In 2024, the foundation launched Project Baby Lion, which aims to create scalable solutions to accelerate the diagnosis and treatment of ultra-rare conditions. Its first initiative, a pilot program at Stony Brook Children’s Hospital, sponsored rapid whole-genome sequencing for seven babies in the neonatal intensive care unit. One baby was removed from the do-not-resuscitate list as a result, after sequencing ruled out his “most hopeless” potential diagnoses, and he was transferred to a higher-level NICU for intensive treatment. A few months later, he was able to go home.
“We were really lucky to have known people who were already connected to Boston Children’s, that helped us connect with that clinical trial,” Ms. She said, which resulted in a relatively early diagnosis and the chance to intervene in the progression of Leo’s disease. And while rapid whole-genome sequencing is used regularly in well-resourced hospitals in New York City, and covered by some private insurers, it is still not widely accessible across the state.

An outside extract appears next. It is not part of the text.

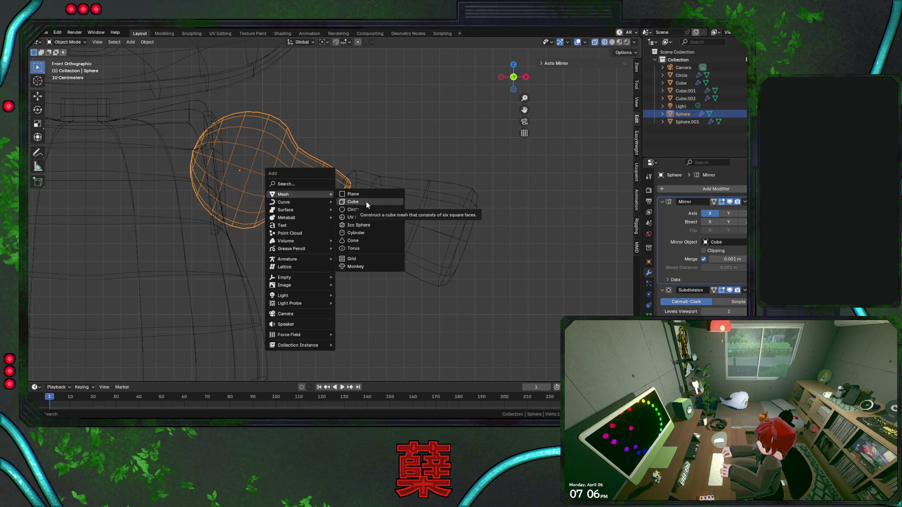
# Add a UV sphere with 16 segments and 8 rings
pyautogui.click(373, 216)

A bill, S9638/A1977, introduced in the State Senate would authorize Medicaid coverage of the testing, which Ms. She hopes to see passed. “It is covered in 14 other states, so it’s a bit surprising that New York is so far behind,” she said. “The thing that’s crazy is that it saves Medicaid money. Instead of paying for 100 NICU nights, do this test, get to the right intervention, and get the baby out the door in 10 nights.”
Leo, now 4 years old, has made “modest but noticeable progress,” and the development of Leosen, his eponymous therapy, continues. The foundation has published portions of the New Drug Application it submitted to the F.D.A. on its website, providing a template for families and organizations pursuing similar treatment plans.
“The goal of these interventions is to improve quality of life for these children,” Ms. She said. “But our most ambitious goal is for the children to be healthy again.”